Article ID: | iaor20164045 |
Volume: | 32 |
Issue: | 4 |
Start Page Number: | 668 |
End Page Number: | 710 |
Publication Date: | Nov 2016 |
Journal: | Computational Intelligence |
Authors: | Bartk Roman, ern Martin, Brom Cyril, Gemrot Jakub |
Keywords: | computers, behaviour |
Many contemporary computer games, notably action and role‐playing games, represent an interesting class of navigation‐intensive dynamic real‐time simulations inhabited by autonomous intelligent virtual agents (IVAs). Although higher level reasoning of IVAs in these domains seems suited for action planning, planning is not widely adopted in existing games and similar applications. Moreover, statistically rigorous study measuring performance of planners in decision making in a game‐like domain is missing. Here, five classical planners were connected to the virtual environment of Unreal Development Kit along with a planner for delete‐free domains (only positive preconditions and positive effects). Performance of IVAs employing those planners and IVAs with reactive architecture was measured on a class of game‐inspired test environments of various sizes and under different levels of external interference.
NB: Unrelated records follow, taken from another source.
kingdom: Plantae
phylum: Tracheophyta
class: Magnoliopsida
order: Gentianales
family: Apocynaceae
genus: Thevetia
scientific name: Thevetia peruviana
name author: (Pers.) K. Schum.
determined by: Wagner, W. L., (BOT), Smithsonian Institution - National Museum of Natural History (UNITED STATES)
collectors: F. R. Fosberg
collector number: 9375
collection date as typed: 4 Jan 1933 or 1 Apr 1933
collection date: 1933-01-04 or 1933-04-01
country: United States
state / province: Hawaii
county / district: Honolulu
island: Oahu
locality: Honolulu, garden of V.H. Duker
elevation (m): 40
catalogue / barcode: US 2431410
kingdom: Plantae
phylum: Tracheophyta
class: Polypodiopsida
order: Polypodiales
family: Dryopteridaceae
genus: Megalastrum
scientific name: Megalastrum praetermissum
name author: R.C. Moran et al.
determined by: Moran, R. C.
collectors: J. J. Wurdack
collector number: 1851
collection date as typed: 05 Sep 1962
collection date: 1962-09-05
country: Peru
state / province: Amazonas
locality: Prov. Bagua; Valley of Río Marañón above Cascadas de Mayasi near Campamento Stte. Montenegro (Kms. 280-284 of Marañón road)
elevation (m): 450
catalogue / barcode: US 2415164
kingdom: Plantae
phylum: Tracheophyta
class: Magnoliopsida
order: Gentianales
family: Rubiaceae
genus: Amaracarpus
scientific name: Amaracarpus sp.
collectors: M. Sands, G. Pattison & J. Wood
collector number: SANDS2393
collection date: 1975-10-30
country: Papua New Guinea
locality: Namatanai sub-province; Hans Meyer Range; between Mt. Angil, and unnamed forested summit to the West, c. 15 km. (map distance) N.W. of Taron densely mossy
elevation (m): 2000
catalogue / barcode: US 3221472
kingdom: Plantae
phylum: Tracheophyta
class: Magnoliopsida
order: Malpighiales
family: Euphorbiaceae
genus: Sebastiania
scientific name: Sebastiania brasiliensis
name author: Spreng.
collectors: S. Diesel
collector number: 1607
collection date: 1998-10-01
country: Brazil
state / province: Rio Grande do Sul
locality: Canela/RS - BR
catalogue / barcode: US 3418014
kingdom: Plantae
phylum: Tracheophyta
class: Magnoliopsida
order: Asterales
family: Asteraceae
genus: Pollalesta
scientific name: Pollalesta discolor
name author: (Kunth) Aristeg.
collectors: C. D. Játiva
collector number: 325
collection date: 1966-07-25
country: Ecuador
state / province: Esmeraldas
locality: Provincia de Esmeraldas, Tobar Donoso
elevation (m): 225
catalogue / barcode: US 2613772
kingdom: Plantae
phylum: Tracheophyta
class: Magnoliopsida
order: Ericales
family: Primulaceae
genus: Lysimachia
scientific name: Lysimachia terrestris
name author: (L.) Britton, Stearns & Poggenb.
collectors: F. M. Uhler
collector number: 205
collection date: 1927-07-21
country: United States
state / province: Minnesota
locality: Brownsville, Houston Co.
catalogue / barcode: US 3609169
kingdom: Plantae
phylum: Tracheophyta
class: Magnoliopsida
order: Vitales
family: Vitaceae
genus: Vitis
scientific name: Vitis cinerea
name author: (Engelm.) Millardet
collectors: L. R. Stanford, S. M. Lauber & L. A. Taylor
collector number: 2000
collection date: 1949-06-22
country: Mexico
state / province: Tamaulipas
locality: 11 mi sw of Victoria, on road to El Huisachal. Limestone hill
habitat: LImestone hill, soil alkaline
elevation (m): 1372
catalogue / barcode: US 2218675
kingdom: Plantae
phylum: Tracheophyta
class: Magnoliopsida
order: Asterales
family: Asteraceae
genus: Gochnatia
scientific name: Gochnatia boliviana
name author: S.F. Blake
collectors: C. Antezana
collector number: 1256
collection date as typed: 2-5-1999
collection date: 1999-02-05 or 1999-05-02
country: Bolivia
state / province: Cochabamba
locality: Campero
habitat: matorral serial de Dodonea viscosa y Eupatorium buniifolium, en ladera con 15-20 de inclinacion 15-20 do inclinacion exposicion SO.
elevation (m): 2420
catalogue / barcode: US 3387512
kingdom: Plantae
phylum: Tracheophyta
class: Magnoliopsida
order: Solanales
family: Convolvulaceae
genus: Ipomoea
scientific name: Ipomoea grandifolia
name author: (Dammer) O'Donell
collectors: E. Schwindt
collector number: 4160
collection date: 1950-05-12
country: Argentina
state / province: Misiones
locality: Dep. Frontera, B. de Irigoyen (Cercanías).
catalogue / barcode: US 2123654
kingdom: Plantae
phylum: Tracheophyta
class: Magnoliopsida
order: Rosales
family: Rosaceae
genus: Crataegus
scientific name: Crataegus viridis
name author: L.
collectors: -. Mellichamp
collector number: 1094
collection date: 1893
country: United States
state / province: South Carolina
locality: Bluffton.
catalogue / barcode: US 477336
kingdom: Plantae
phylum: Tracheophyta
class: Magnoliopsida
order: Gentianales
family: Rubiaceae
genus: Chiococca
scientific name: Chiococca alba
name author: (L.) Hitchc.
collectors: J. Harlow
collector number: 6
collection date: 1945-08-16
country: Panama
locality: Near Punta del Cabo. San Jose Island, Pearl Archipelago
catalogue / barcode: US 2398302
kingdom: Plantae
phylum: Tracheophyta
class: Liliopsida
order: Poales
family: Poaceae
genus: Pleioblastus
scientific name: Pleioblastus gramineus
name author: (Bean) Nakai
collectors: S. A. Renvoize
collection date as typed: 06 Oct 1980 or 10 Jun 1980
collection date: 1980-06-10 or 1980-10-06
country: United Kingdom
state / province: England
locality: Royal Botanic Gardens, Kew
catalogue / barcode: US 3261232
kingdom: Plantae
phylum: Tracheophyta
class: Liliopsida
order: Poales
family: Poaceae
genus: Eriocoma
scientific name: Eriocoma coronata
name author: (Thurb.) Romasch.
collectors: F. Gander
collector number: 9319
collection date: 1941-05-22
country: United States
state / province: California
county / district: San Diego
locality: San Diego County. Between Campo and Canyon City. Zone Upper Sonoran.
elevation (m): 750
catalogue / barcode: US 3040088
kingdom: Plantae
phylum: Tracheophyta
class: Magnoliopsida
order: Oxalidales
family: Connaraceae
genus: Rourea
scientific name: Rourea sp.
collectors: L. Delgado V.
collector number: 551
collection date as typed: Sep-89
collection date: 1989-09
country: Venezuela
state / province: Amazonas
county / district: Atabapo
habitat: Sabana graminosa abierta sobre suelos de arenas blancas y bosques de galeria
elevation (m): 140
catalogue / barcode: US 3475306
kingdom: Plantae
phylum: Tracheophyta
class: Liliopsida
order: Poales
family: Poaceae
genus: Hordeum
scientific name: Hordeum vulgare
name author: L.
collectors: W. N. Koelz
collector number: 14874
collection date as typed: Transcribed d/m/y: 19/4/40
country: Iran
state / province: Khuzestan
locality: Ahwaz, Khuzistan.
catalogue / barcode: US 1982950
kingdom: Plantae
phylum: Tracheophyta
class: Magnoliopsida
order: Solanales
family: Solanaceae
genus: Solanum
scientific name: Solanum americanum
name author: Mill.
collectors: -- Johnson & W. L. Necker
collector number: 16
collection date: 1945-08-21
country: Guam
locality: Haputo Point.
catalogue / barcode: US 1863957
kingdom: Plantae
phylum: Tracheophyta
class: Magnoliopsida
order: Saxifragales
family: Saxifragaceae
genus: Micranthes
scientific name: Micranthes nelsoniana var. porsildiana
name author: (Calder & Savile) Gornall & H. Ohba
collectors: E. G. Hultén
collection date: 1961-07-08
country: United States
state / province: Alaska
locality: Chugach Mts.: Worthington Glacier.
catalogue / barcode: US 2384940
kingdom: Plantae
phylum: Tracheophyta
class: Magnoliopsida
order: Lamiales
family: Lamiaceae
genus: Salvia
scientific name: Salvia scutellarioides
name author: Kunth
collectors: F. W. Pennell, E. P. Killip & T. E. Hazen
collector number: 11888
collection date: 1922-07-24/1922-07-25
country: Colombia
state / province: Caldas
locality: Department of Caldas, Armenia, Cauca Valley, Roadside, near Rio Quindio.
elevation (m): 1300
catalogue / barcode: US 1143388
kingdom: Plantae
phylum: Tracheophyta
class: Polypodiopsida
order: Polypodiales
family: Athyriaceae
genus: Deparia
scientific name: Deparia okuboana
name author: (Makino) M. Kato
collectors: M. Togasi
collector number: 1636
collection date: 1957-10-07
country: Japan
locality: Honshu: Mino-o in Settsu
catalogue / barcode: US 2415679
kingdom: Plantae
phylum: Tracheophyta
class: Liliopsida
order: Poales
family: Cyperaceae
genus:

The analysis has shown that planning agents outperform reactive agents if (i) the size of the problem is small or if (b) the environment changes are either hostile to the agent or infrequent. In delete‐free domains, specialized approaches are inferior to classical planners because the lower expressivity of delete‐free domains results in lower plan quality. These results can help to determine when planning is advantageous in games and for IVAs control in other dynamic real‐time environments.